Ellis-Bextor achieved worldwide fame with her debut album Read My Lips in 2001, which produced hit singles Murder On The Dancefloor and Take Me Home.
The programme was announced by the festival’s artistic director Stewart Collins at an official launch party for invited guests and the media at the River & Rowing Museum in Mill Meadows.
He said: “It’s never easy to book a festival but because we have a track record now we know all the key players in the industry.
“They all know the Henley Festival is a pretty special event. I’m very confident about this particular line-up, having seen them all. They are all about the music but they’re all great entertainers.
“While it’s not the biggest and we don’t give them the biggest pay day in their careers, we do guarantee them a very special evening. Most of them comment on how unusual it is.
“I think the thing to say about this one is it’s exactly the kind of mix that means that you can come on any one of the five nights and you will get a really different experience. You will also get a really high-quality experience, not just great music but fantastic communication and presentation from the acts because so much of the Henley experience is being in that intimate environment and the artists realising they’re in Henley.

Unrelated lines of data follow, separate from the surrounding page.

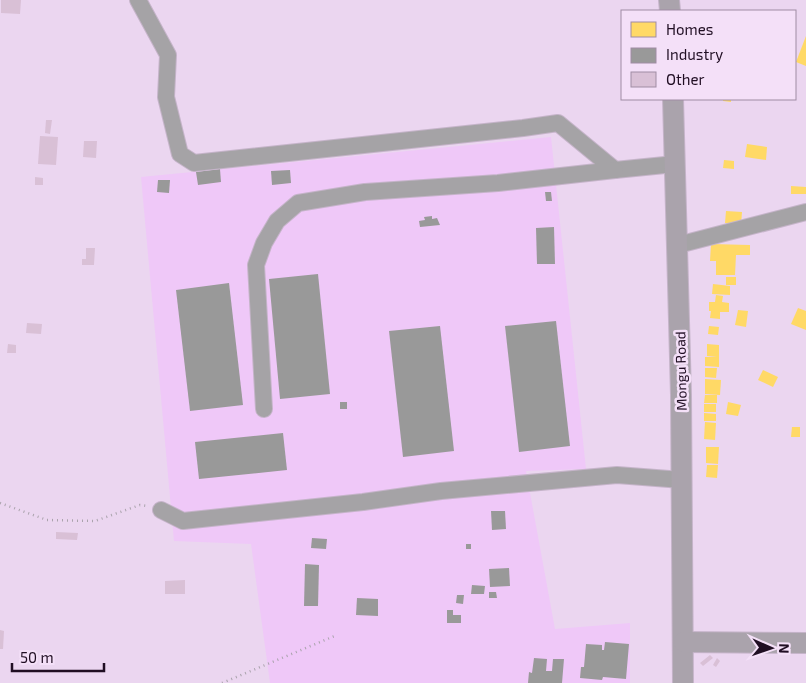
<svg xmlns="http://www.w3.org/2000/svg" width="806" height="683" viewBox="0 0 806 683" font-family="'Exo 2',sans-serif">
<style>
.built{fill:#efc8f8}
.homes{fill:#ffd966}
.industry{fill:#999}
.building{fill:#d9c0d6}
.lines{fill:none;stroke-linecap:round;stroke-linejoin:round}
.minor-casing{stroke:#c5b4c9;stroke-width:18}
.major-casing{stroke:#c5b4c9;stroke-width:22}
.path{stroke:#aaa3ac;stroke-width:2.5;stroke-dasharray:1 4;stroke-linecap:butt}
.minor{stroke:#a5a3a6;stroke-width:16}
.major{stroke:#aaa3ac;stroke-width:20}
.labels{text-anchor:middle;stroke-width:5;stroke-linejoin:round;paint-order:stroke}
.street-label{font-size:14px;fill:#200e23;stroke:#f4e0f8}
</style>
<rect width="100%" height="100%" fill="#ebd6f0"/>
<path class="built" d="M551,137L586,469L526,471L555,629L630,623V683H270L251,544L174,541L141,177Z"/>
<g class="homes">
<path d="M806,36V66L796,62Z"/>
<path d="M723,99H731V102L723,101Z"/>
<path d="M747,144L767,147L766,160L745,157Z"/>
<path d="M724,160L734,161V169L723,168Z"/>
<path d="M791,186L806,187V194H791Z"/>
<path d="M726,211L742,212L741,225L725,223Z"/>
<path d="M711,244L750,245V255H736L735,275H716V261H710Z"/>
<rect x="726" y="277" width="10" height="8"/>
<path d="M713,284L730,286V295L712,294Z"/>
<path d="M716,295L723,296L722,302L729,303V312H720V319L710,318L711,311H709V302H715Z"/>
<path d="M798,308L806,311V330L791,324Z"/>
<path d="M738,310L748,311L746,327L735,325Z"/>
<path d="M709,326L719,327L718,335L708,334Z"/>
<path d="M707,344L719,345V367L705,366V357H717L707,356Z"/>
<path d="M705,368H717L716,378L705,377Z"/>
<path d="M763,370L778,377L773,387L758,380Z"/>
<path d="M705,379L721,380L720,395L705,394Z"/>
<path d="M705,395H717V403H704Z"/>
<path d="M728,402L741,405L738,416L726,414Z"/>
<rect x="704" y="404" width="12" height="8"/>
<path d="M704,413L716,414V421H704Z"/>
<path d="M705,422L716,423L715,440L704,439Z"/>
<path d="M792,427H800V437H791Z"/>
<path d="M706,447H719L718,464L706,463Z"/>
<path d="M707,465H718L717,478L706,477Z"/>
</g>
<g class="industry">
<path d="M220,169L221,182L198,185L196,172Z"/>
<path d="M290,170L291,183L272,185L271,171Z"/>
<path d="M158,180H170L169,193L157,192Z"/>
<path d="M545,192H551L552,201H546Z"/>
<path d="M432,216V219L437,218L440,225L420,227L419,221L425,220L424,217Z"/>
<path d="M554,227L555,264H537L536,228Z"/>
<path d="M318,274L330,394L280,399L269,279Z"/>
<path d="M229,283L243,405L190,411L176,290Z"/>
<path d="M556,321L570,446L519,452L505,326Z"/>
<path d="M440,326L454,451L403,457L389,331Z"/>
<rect x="340" y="402" width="7" height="7"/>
<path d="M283,433L287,470L199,479L195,442Z"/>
<path d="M491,511H505L506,529L492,530Z"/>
<path d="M312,538L327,539L326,549L311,548Z"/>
<rect x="466" y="544" width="5" height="5"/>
<path d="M305,564L319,565L318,606H304Z"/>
<path d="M509,568L510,586L490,587L489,569Z"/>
<path d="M472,585L485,586L484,594H471Z"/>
<path d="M489,592H496L497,598H489Z"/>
<path d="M457,595H464L463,604L456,603Z"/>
<path d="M357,598L378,599V616L356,615Z"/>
<path d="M447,610H453V615H461V623H447Z"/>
<path d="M605,642L629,644L626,679L603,677L602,680L580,678L581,667H584L586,644L602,645V650H604Z"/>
<path d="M534,658L547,659L546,671H552L553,659H564L562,683H528L529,672L532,673Z"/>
</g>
<g class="building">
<path d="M1,0H21L20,14L1,13Z"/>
<path d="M46,120H52L50,134L45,133Z"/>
<path d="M40,136L58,137L56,165L38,164Z"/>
<path d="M84,141H97L96,158L83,157Z"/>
<path d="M35,177L43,178V185H35Z"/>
<path d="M86,248H95L94,265H82V259H86Z"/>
<path d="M27,323L42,324L41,334L26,333Z"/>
<path d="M8,344L16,345V353H7Z"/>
<path d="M56,532L78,533L77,540L56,539Z"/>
<path d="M185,580V594H165V581Z"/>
<path d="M0,630L4,631L3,649H0Z"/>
<path d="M710,655L713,658L703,666L700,663Z"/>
<path d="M717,658L720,661L716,667L713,665Z"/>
</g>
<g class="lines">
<g class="minor-casing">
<g id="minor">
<path d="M138,0L168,55L166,97L180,154L194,163L523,128L558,123L615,170L675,164"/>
<path d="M678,245L806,212"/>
<path d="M264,409L256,265L264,243L277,221L298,203L365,192L498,183L615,170"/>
<path d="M161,510L183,521L363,502L441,491L617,475L682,480"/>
</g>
</g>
<g class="major-casing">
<g id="major">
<path d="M669,0L670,11"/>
<path d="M673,99L681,395L683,683"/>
<path d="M684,642L806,643"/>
</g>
</g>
<g class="path">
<path d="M0,503L47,520L95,521L140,505L147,506"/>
<path d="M222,683L337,635"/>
</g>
<use href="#minor" class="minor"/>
<use href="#major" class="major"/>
</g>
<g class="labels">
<g class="street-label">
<text transform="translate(681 371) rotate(-91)" y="5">Mongu Road</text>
</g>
</g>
<rect x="621" y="10" width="175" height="90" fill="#f4e0f8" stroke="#9f8ca3"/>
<rect x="631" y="22" width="25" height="15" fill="#ffd966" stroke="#9f8ca3"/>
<text x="666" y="35" font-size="15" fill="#200e23">Homes</text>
<rect x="631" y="48" width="25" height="15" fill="#999999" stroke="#9f8ca3"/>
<text x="666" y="60" font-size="15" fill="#200e23">Industry</text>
<rect x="631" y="72" width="25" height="15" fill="#d9c0d6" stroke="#9f8ca3"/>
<text x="666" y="85" font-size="15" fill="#200e23">Other</text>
<g transform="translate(771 648) rotate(92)" stroke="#f4e0f8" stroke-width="4" paint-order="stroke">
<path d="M0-4L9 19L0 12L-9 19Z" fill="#200e23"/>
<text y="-8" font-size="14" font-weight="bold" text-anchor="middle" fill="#200e23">N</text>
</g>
<path d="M12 663v8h92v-8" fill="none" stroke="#200e23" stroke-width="2.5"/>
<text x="20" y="663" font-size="15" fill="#200e23" stroke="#f4e0f8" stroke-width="4" paint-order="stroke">50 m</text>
</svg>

“They go to festivals all round the country but because we are so much smaller and intimate we have a special relationship between the acts on the floating stage and the audience.
“It’s the acts that respond to that that really create the memorable evenings. I’m looking forward to the disco classical evening. I saw them last summer and it was probably one of the most joyous nights I’d had in a theatre in many years.”
Festival chief executive Nick Mattingley, who is in his first year in charge, said: “I think it’s a very strong line-up. Stewart Collins has done an amazing job. The programme is really diverse, really strong. There’s something for everyone and some really strong stuff in there. We’re excited about the classical night and it’s nice to have Madness back.”
He then made reference to the festival in 2012 when Madness frontman Suggs climbed on to the stage while Sting was performing.
The singer, who was merry, said: “I mean this most sincerely. When I was a kid I used to look at Sting and say, ‘one day, God damn it, given the chance’ and this is it right before you.”
Mr Mattingley said: “We’re half expecting Sting to storm the stage and get his own back on Suggs.”
He continued: “My daughter absolutely loves James Blunt and I’ve got a really good love for Madness and I listen to Sara Cox every night in the car.”
Mr Mattingley said he hoped that the Classical Salute with the Royal Philharmonic Orchestra, conducted by Stephen Bell, as well as ceremonial trumpeters, a corps of drummers and Highland bagpipers, would be popular.
He said: “The military link is quite key to it. There have been a lot of anniversaries and it’s within everyone’s consciousness.
“We do not pay enough homage to our armed services and blue light services. That’s what it’s all about — us saying thank you.”
This year’s comedy acts will include impressionist Rory Bremner, Shappi Khorsandi, “pub landlord” Al Murray and Britain’s Got Talent winner Lost Voice Guy.
Each night’s main stage performance will be followed by the traditional fireworks show.
The festival is once again raising money for two charities but these have yet to be confirmed.
Mr Mattingley said he was looking forward to his first festival in charge.
He said: “Obviously I’ve worked in festivals before. There’s a lot that has to fall into place. We are trying to appeal to people and get ahead of the zeitgeist. We want to be a bit ahead of the game.”
The Henley Festival will run from Wednesday to Sunday, July 8 to 12.
Tickets will go on sale to the public on Thursday, February 6.